#### PROVIDED TEXT:

-- Opening Marker --

Make Disability Income Benefits a Priority
By John C. Morris
Insurance, Benefits, Investments and Financial Planning: for
individuals, each of these areas can play an important role in the formulation
of a sound financial strategy. However, for professionals and business owners,
the area of Benefits often takes center stage because of its significant cost
to employers and its substantial benefit to employees.
In the Benefits area, one of the challenges faced in developing
a sound benefits program for business clients and professionals is how to provide
a comprehensive and effective program while maintaining cost efficiency for
the program as a whole. In order to accomplish this goal, the many (and sometimes
competing) benefit needs of the business or practice and its employees must
be taken into account.

-- Closing Marker --

#### DATA FOR ANALYSIS:
-- Opening Marker --

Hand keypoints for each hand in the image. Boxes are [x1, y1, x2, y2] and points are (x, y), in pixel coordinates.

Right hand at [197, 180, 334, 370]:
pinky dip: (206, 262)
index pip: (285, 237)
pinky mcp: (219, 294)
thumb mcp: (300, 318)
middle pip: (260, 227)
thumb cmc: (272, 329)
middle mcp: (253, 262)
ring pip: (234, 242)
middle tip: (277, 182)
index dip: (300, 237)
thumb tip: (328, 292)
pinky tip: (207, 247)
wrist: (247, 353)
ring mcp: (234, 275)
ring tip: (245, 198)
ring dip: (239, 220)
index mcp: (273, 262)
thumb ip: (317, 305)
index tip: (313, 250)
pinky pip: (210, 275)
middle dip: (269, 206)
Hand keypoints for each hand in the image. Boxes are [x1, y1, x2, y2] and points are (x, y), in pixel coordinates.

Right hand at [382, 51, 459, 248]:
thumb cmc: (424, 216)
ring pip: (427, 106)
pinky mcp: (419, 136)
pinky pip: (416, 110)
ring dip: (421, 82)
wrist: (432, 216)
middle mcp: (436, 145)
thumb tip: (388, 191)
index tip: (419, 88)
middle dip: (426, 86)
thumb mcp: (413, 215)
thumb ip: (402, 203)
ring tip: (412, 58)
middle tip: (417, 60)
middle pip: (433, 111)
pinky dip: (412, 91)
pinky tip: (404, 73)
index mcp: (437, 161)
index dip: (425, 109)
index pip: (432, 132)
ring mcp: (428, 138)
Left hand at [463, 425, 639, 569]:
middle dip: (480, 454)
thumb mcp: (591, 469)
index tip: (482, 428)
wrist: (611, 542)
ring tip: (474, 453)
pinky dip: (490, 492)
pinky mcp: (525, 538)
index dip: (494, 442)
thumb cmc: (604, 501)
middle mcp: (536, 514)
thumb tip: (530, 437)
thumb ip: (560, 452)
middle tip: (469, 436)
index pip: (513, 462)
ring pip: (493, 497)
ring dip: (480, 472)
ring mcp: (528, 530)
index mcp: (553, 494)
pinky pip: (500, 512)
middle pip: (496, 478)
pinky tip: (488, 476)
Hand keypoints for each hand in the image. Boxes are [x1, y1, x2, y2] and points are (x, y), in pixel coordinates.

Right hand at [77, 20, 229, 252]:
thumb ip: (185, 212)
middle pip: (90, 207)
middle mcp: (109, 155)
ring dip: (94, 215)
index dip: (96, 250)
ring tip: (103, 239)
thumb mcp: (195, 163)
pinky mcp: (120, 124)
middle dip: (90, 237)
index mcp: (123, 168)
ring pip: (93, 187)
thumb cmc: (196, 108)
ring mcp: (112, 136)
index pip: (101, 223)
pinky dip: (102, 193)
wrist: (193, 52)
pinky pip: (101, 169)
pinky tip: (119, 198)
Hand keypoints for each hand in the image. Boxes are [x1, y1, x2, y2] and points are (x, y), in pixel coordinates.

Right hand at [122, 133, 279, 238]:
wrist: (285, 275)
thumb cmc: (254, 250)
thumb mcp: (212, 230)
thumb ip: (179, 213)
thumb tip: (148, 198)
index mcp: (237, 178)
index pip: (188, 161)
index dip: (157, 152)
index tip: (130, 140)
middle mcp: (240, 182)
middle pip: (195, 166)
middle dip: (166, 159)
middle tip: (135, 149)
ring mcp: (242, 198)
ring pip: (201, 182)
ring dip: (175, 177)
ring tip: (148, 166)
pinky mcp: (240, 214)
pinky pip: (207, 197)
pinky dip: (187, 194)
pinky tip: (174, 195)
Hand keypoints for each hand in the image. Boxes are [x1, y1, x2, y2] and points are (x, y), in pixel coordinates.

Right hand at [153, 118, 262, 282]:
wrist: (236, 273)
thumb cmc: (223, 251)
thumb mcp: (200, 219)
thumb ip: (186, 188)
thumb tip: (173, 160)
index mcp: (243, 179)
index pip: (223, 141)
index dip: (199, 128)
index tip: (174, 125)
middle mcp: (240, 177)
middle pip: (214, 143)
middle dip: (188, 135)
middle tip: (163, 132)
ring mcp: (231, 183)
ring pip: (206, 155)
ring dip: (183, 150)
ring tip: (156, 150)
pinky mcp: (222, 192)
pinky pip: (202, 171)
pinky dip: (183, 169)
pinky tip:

-- Closing Marker --

#### TASKS TO PERFORM:
#1 Based on the disability benefits article, answer yes or no to each statement and quote the words of the article that decide it. (a) For professionals and business owners, the Benefits area often takes center stage. (b) Cost efficiency is not a concern when developing a benefits program. (c) The benefit needs of a business and its employees always align.
#2 Duplicate the passage of the disability benefits article starting at "Make Disability Income" and ending at "benefit to employees.".
#3 Write the next part of the disability benefits article, picking up after its final sentence.

#### RESPONSES IN ORDER:
#1
(a) Yes: "However, for professionals and business owners, the area of Benefits often takes center stage"
(b) No: "how to provide a comprehensive and effective program while maintaining cost efficiency for the program as a whole"
(c) No: "the many (and sometimes competing) benefit needs of the business or practice and its employees must be taken into account"

#2
Make Disability Income Benefits a Priority
By John C. Morris
Insurance, Benefits, Investments and Financial Planning: for
individuals, each of these areas can play an important role in the formulation
of a sound financial strategy. However, for professionals and business owners,
the area of Benefits often takes center stage because of its significant cost
to employers and its substantial benefit to employees.

#3
The two most talked-about employee benefits are usually health
insurance and retirement plans, and while they are both important and integral
to a sound benefits plan there is another equally important yet often-overlooked
benefit: disability income (DI) insurance. In light of a 2001 study conducted
by the Consumer Federation of America and the American Council of Life Insurers,
which reported that “a large majority of U.S. workers, 82 percent, either
have no long-term disability income coverage, or coverage they believe is inadequate”,
it seems that neither individuals nor businesses are making disability income
insurance a priority.
Why is DI Insurance So Important?
The virtual elimination or significant reduction in income
that can result from an illness or injury can redirect the course of one’s
life and have far-reaching consequences for your family. All of a sudden, providing
life’s necessities (food, housing, clothing, etc.) could constrain your
ability to provide life’s niceties (a car, college for your children,
savings for retirement, etc.), and eliminate life’s luxuries (vacation,
travel, a second home, etc.).
Why do many companies not include DI insurance in their benefit
offerings? The answer obviously differs for each individual company; however,
the most common feedback suggests that the rising costs for health insurance
dominate benefits budgets and reduce the variety and value of other benefits
that can be offered. This is certainly a valid concern, though not an insurmountable
one.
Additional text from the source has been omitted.